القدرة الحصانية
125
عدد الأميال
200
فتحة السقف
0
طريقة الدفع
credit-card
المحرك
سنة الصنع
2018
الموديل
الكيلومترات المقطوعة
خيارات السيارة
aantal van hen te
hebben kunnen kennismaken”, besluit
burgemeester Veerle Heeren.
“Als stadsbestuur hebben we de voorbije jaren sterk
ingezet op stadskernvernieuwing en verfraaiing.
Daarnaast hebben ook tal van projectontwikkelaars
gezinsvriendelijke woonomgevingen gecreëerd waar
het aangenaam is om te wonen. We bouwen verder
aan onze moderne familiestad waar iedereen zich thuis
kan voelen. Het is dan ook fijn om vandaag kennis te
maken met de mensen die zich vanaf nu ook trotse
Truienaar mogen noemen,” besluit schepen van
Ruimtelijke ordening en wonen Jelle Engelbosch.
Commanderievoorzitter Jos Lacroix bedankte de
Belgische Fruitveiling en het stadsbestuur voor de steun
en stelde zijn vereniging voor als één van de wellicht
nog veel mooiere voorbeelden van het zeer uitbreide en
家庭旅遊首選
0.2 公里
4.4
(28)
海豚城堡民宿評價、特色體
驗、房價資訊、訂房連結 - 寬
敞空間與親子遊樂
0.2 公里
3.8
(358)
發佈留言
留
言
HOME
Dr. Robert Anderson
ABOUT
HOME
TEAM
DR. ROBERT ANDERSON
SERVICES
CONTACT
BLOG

---+---

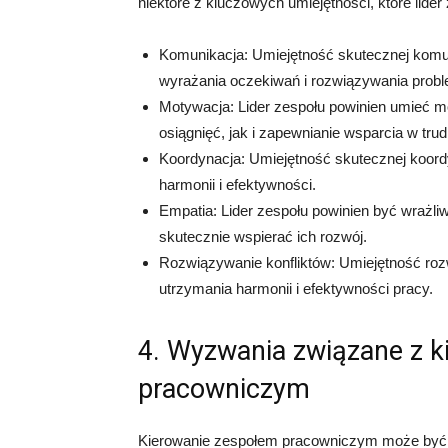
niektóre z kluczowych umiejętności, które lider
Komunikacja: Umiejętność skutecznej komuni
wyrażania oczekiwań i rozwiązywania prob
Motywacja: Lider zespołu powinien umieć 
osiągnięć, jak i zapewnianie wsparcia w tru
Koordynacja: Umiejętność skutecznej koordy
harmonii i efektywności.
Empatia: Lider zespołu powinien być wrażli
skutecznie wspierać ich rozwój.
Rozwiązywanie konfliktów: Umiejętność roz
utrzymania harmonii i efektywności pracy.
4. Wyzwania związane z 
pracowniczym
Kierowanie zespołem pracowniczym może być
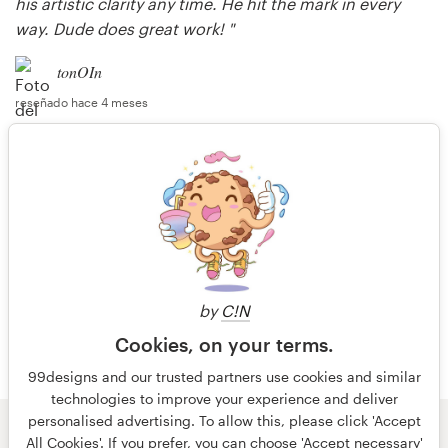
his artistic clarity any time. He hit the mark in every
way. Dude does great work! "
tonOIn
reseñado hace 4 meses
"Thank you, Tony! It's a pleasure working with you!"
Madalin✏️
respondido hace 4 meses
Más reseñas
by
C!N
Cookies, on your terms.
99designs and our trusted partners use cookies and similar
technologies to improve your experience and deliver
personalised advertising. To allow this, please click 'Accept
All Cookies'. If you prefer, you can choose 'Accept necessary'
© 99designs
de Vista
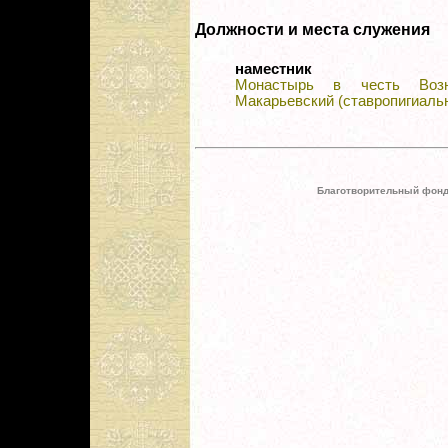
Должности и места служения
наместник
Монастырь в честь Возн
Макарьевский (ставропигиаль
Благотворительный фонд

---+---

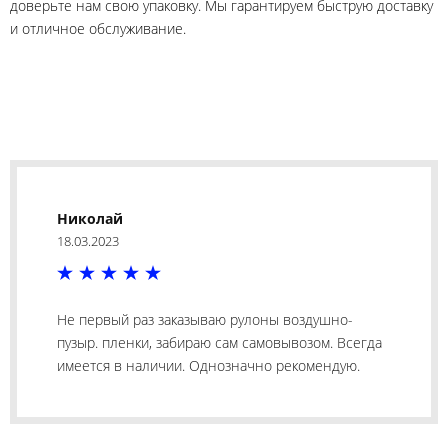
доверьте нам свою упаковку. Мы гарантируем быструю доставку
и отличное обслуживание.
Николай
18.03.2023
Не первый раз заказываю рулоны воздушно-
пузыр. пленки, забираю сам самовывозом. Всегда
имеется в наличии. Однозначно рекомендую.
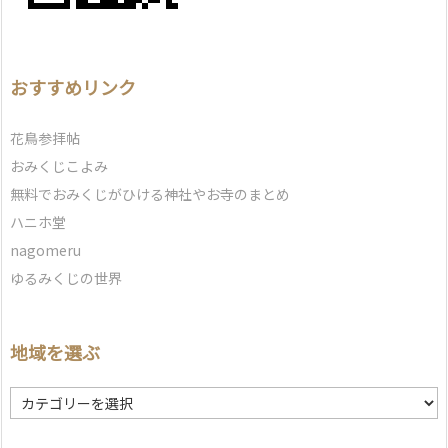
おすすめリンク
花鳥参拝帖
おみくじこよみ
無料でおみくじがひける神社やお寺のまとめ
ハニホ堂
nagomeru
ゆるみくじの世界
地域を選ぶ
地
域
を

---+---

Assignment:
Copy the lines of the data word for word, starting at the line that contains "Должности и места служения" and ending at the line that contains "Благотворительный фонд", with both of those lines included.

Exercise answer:
Должности и места служения
наместник
Монастырь в честь Возн
Макарьевский (ставропигиаль
Благотворительный фонд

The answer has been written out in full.